→ **YOUR TASKS**
1: Reproduce the passage of the job-hunt account that opens with the words containing "Over one month" and closes with "like fate huh?".
2: Continue the job-hunt account from its last line onward.
──────── TEXT SHOWN ────────
Just when I’d resigned myself to life on the dole in Boro a glimmer of hope presented itself. The school in town widely regarded as the equal opportunity institution (in the sense that it will equally employ any old paedophile or glue sniffer) gave me a call. I had an interview the following Monday. The ‘director general’ (as he liked to call himself) sat behind his huge desk in military attire and insisted in being called ‘your excellency’ throughout the interview. The prick offered me the job though. One week later my friend Rachael put her Sri Lanka plans on hold and flew over to join me after hearing my overly excitable plans for life together in the city. Little was she to know that I would not even turn up for work the first day after deciding the school was shite and more than a little bit Orwellian (with cameras and microphones in the classrooms monitoring my every move and the required purchase of a different coloured shirt for everyday of the week….not to mention that I would have to pay $7 a piece for my own textbooks).

Now there were two of us.

The stuffy room we stay in has regular power cuts and we are woken up at 6.30 every morning by some drill happy pack of fuckers on a nearby building site. The hotel dog shits outside of our door most days. Veggie Rachael doesn’t quite appreciate the pieces of lung and brain that she keeps finding floating in her vegetable soup.

My $4 a night box room

Over one month later we are both depressed, out of cash and I’m just about to book a flight home. I don’t want to go home but as we have both heard nothing else on the job front I see little other option. I sit looking at cheap Air-Asia flights and Rachael tells me to wait just one more day before I book anything……… Just one more day.

The next morning we are woke up by the phone ringing. On the other end is a lady offering us both an interview for two full-time English teacher positions in the same school. Sounds a bit like fate huh?

Weird!

We get the job.
──────── INFORMATION PROVIDED ────────
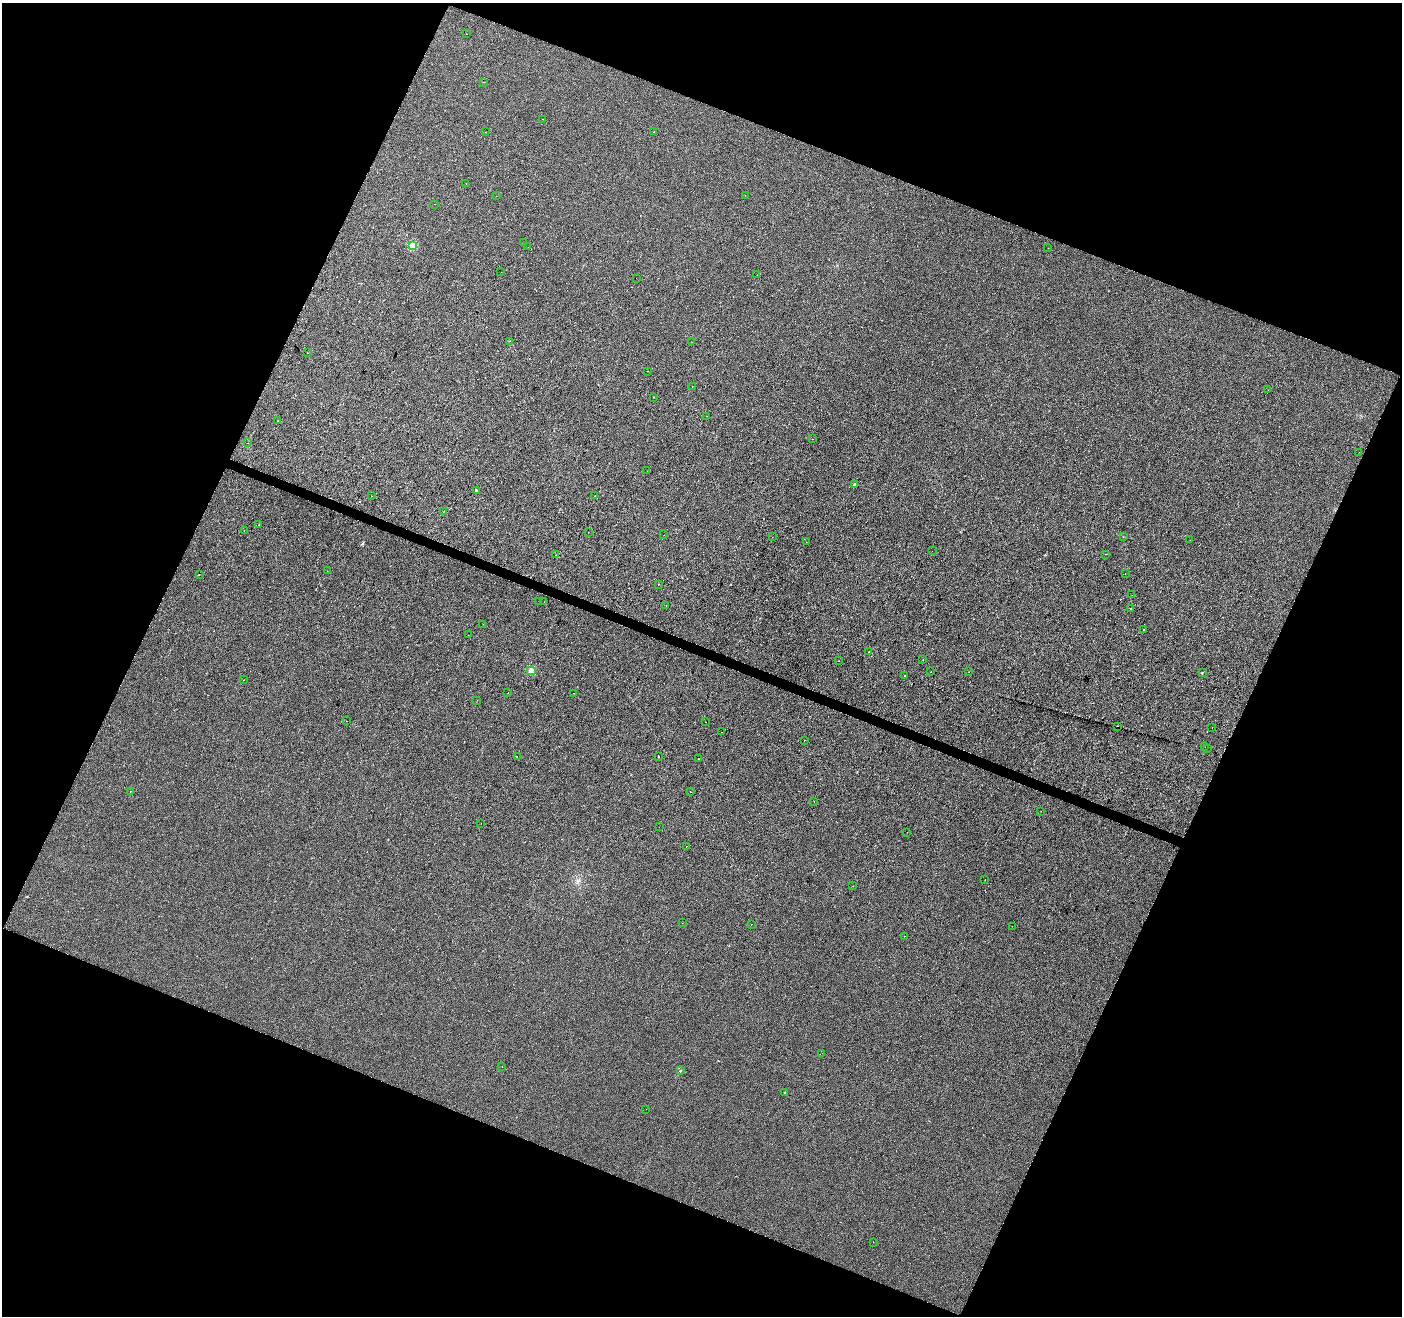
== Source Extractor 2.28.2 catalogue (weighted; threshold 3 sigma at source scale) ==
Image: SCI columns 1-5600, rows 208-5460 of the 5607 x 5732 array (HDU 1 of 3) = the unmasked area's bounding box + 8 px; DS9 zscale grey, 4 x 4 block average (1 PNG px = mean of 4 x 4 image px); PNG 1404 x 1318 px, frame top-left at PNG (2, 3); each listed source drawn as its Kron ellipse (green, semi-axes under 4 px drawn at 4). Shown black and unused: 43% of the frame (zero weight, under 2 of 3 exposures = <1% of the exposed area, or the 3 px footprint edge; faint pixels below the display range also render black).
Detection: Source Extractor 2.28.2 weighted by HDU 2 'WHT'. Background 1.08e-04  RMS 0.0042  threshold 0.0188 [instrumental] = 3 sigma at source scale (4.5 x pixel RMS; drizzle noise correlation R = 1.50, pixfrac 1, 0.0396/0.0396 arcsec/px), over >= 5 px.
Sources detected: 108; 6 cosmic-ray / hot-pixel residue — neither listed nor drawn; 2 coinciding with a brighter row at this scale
────────
→ **SOLVED PROBLEMS**
1:
Over one month later we are both depressed, out of cash and I’m just about to book a flight home. I don’t want to go home but as we have both heard nothing else on the job front I see little other option. I sit looking at cheap Air-Asia flights and Rachael tells me to wait just one more day before I book anything……… Just one more day.

The next morning we are woke up by the phone ringing. On the other end is a lady offering us both an interview for two full-time English teacher positions in the same school. Sounds a bit like fate huh?

2:
‘Holiday in Cambodia’

 

And so it is Christmas (or boxing day at least), and I sit on the soft sandy beach of Sihanoukville, on the Cambodian coast, watching the crystal blue waters lap up against my feet, feeling, surprisingly, a little sorry for myself. I can’t blame the Khmers for turning this picturesque coast into a cash cow; milking the idyllic spot for as many dollars as it’s worth. Endless rows of obvious cheap bar after bar (with the same old repetitive drivel blasting out of every speaker), prostitutes smiling coquettishly at every drunken white face and overly priced hotels ( I wasn’t impressed with my Buddhist host hiking the price up for Christmas…..fuckers). The limbless beggars (Cambodia is the landmine capital of the world) are everywhere, warm smiles attempting to melt the stony/skinflint backpackers hearts, and failing miserably it seems.

The Khmers have had a tough time of it. In the seventies the ruling Khmer rouge, led by the infamous Pol Pot, killed in cold blood a third of the population as he put into play his masterplan for a communist utopia of farm workers. Intellectuals were the first to bite the bullet, literally, whilst babies had the pleasure of having their tiny skulls bashed in against trees to save ammunition. So I say again, I don’t blame the impoverished Khmers for making a quick buck when they can, but I resent spending the festive season surrounded by western meat-heads with little in their heads, except maybe Mekong whiskey; or fat, balding men with faded tattoos, beer bellies and dubiously aged wenches in hot pants hanging on their lecherous arms. After all the soul and beauty of India and Nepal this seedy destination does little for my spirit. My prison cell of a room is like an oven due to the fact the powers been off for two days and the air-con is, thus, disabled.

Christmas day I’ve had enough and board a bus to Phnom Penh (the Cambodian capital). If I don’t find a job here, in this hotbed of ex-pat debauchery, my options don’t look good. I must say though that the ‘if you cant beat them join them’ approach is looking grim.

Shit……I’ll think of something

Merry Christmas!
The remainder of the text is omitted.